Bay Kim kalabalığa dönerek Wooyoung'u tanıtma gereği duymadan konuya girdi. 'Wooyoung karşında gördüğün bu insanlar Mimarlık Fakültesinden. Dördüncü sınıflar. Staj döneminde onlara yardımcı olmak için sizden küçük bir ricaları var.'' Duyduklarından sonra gözleri telaşla tanıdık bedeni aradı.Karşısındaki suratlarda gezinen kahveler, onu  atölyenin kapısına yaslanmış, kalabalıktan uzak kendisini izlerken bulmuştu. Sabahki tartışmalarının üstünden çok geçmemişti. Hayatının tamamı olan bu adamı görmezden gelmeyi seçerek bakışlarını kaçırdı. 'Senin gibi yetenekli ressamlarla çalışmak istiyorlar. Üçlü gruplar halinde , kişiler kura seçilerek gruplandırılacak. Onlarda olduğu gibi , bu ortak proje sonunda sizin içinde bir mezuniyet mektubu yazılacak.
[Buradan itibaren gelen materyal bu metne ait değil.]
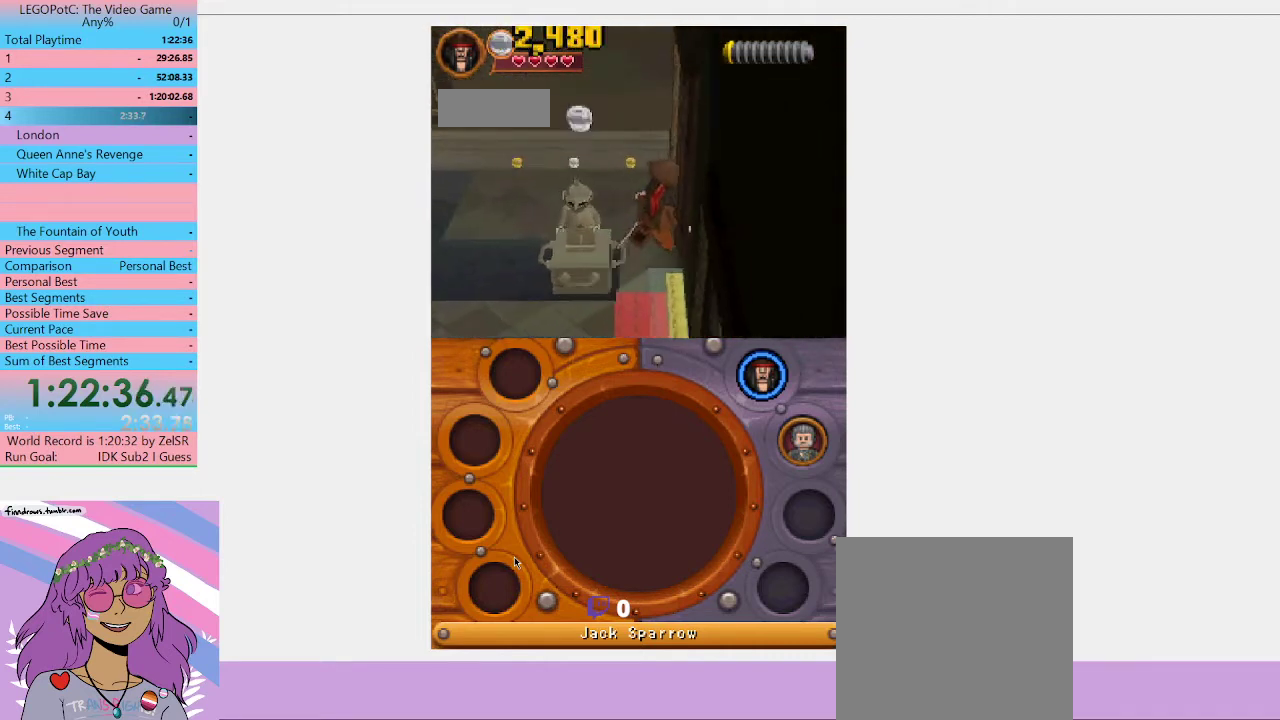
{"buttons": [], "left_stick": "center", "right_stick": "center", "button_events": []}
Bölüm temsilcisi olduğun için projeye katılmak isteyenlerin listesini hazırlamanı ve yarın bana teslim etmeni istiyorum.'' Bay Kim küçük çocuğa söz hakkı tanımadan , arkasındaki kafileyle atölyeden ayrılmıştı.
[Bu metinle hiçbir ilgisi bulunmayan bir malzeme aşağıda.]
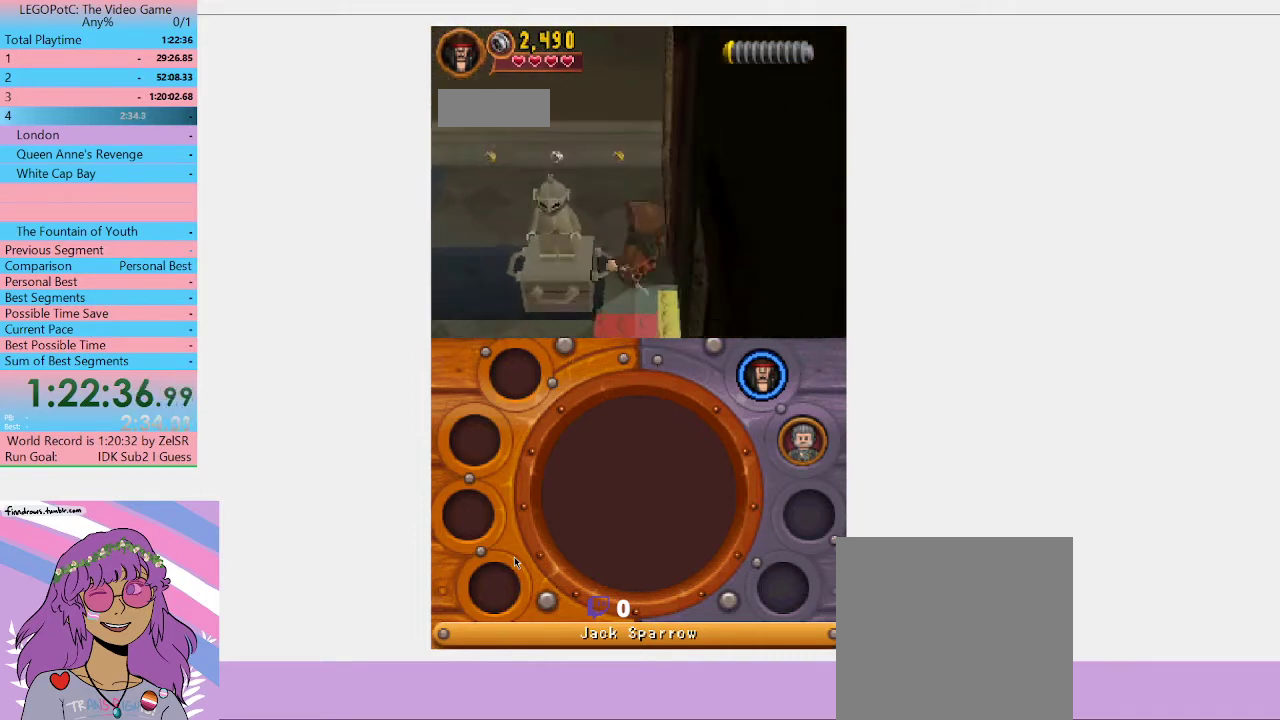
{"buttons": [], "left_stick": "left", "right_stick": "center", "button_events": []}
Sanatın mimaride kullanımı, olduğundan daha ilginç, estetik olarak çekici ve yaratıcılığın zirvede olduğu bir süreçti. Bu yüzden her yıl mimarlık öğrencileriyle bir araya geliyor, workshoplar veriyordu. Bunun için oldukça donanımlıydı. Pürüz olan kısım bunu daha önce alt sınıflarla yaparken şimdi onlardan daha deneyimlilerle gerçekleştirecek olmasıydı. Döner sandalyesine geri otururken sınıf grubuna Bay Kim'in söylediklerini aktarıp tekrar şövaleye dayalı tuvale döndü. Elleri kurumaya başlayan boyalara temas ettiğinde, rahatsız eden küçük detayları parmaklarıyla düzeltmeye başlamıştı.
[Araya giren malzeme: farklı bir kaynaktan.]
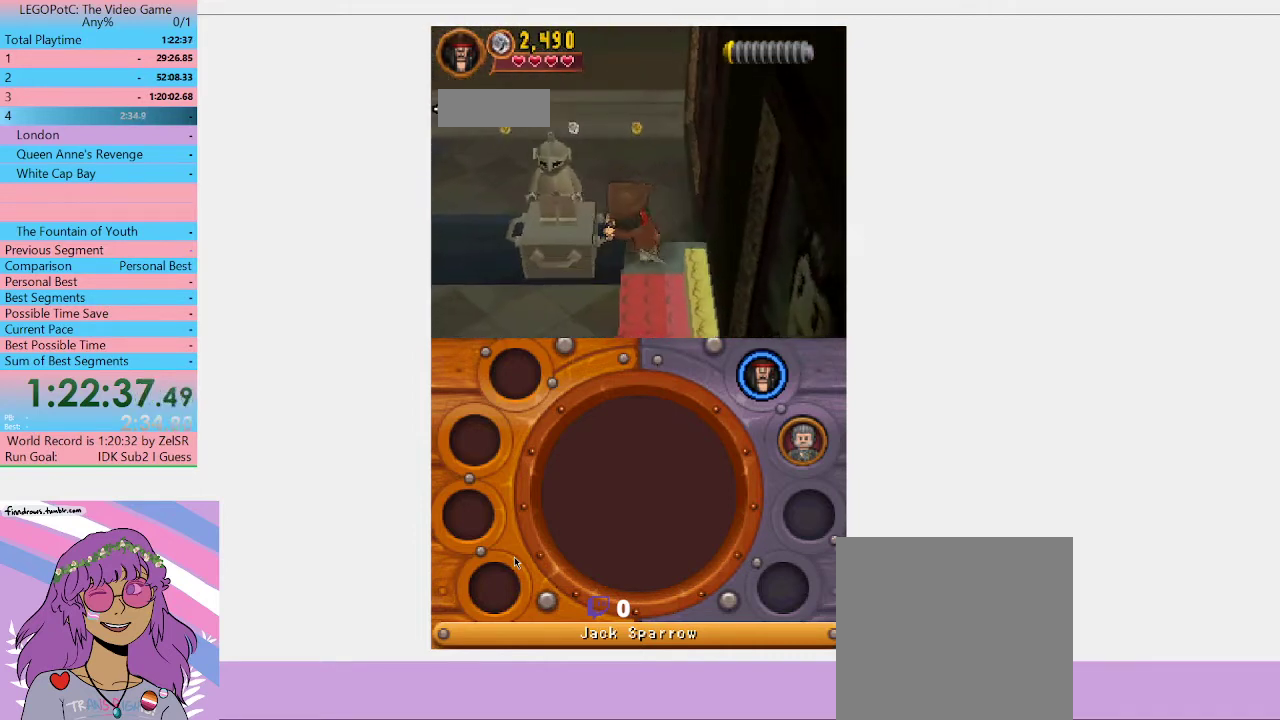
{"buttons": [], "left_stick": "left", "right_stick": "center", "button_events": []}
'Konuşabilir miyiz?' Herkes gibi onunda gittiğini düşünmüştü. Arkasındaki varlığını hissedebiliyordu. Burnuna gelen koku, her gece yatağının sol tarafından aldığı kokuydu. ''İşim var.'' Arkasını dönüp eşsiz gözlerine bakarsa onu affetmekten korktu. Yanındaki şövalenin önündeki sandalye çekildiğinde kendini San'la karşı karşıya bulmuştu. ''Önceden bana ayıracak vaktin olmasa da yaratıyordun.' İç çekip küçük bedene biraz daha yaklaştı. ''Söylesene Wooyoung aramıza giren şey zaman mı? Yoksa senin örmeye çalıştığın duvarlar mı?' Her ne kadar geriye kaçmayı arzulasa da istemsiz bir şekilde ardıç kokusuna sahip bu adama karşı koyamıyordu. 'Önceden sana ayırdığım her saati, her dakikayı, her saliseyi değerli bulurdun. Şimdi hiçbir şeyin önemi yok. Çünkü sen yoksun San. Sabah aynı yatakta uyanmakla var olmuyorsun. Ya da lütfedip beni okula bıraktığın günlerde geçirdiğimiz o yarım saatlik araba yolculuğunda. Yoksun. Ve ben seninle varolmuş gibi yaşamaktan sıkıldım. Sen yoksan yediğim yemekten, içtiğim sudan bile tat alamıyorum. Hayatımda ilk defa sınırlarımı aşmaya çabaladım. Beni fark et istedim. Farklı bedenlerde can bulmuşçasına yaşadığını unutarak aylar sonra seninle bir şeyler yapmak istedim. Konuşmak istediğin asıl konu da bu değil mi zaten?!'' Küçük çocuğun başta kendinden emin çıkan ses tonu, göz pınarlarından sızan yaşlarla çatallaşmıştı.

San küçük çocuğun yere eğdiği başını çenesinden tutarak kaldırdı. Wooyoung'un ağlaması her seferinde canını yakarken, bu seferkinin sebebi olduğunu bilmek onu kör kuyulara atmıştı. 'Özür dilerim tamam mı? Wooyoung kendimi kaybettim. Biliyorum .Ama çabalayacağım. Tekrar biz olabilmek için çabalayacağım.Sen benim diğer yarımsın.Seni öylece bırakmamı benden isteme ne olursun.Sabah ki sözlerim için de binlerce kez özür dilerim.Kendimi ararken seni başkalarında bulmayı yediremedim sanırım.'' San onu derin bir kucaklaşmanın içine çekerken artık emindi.Onun kahve gözlerine her zaman yenilecekti.Ona her parçasını vermişken ruhunun kayıp olmasına şaşmamalıydı.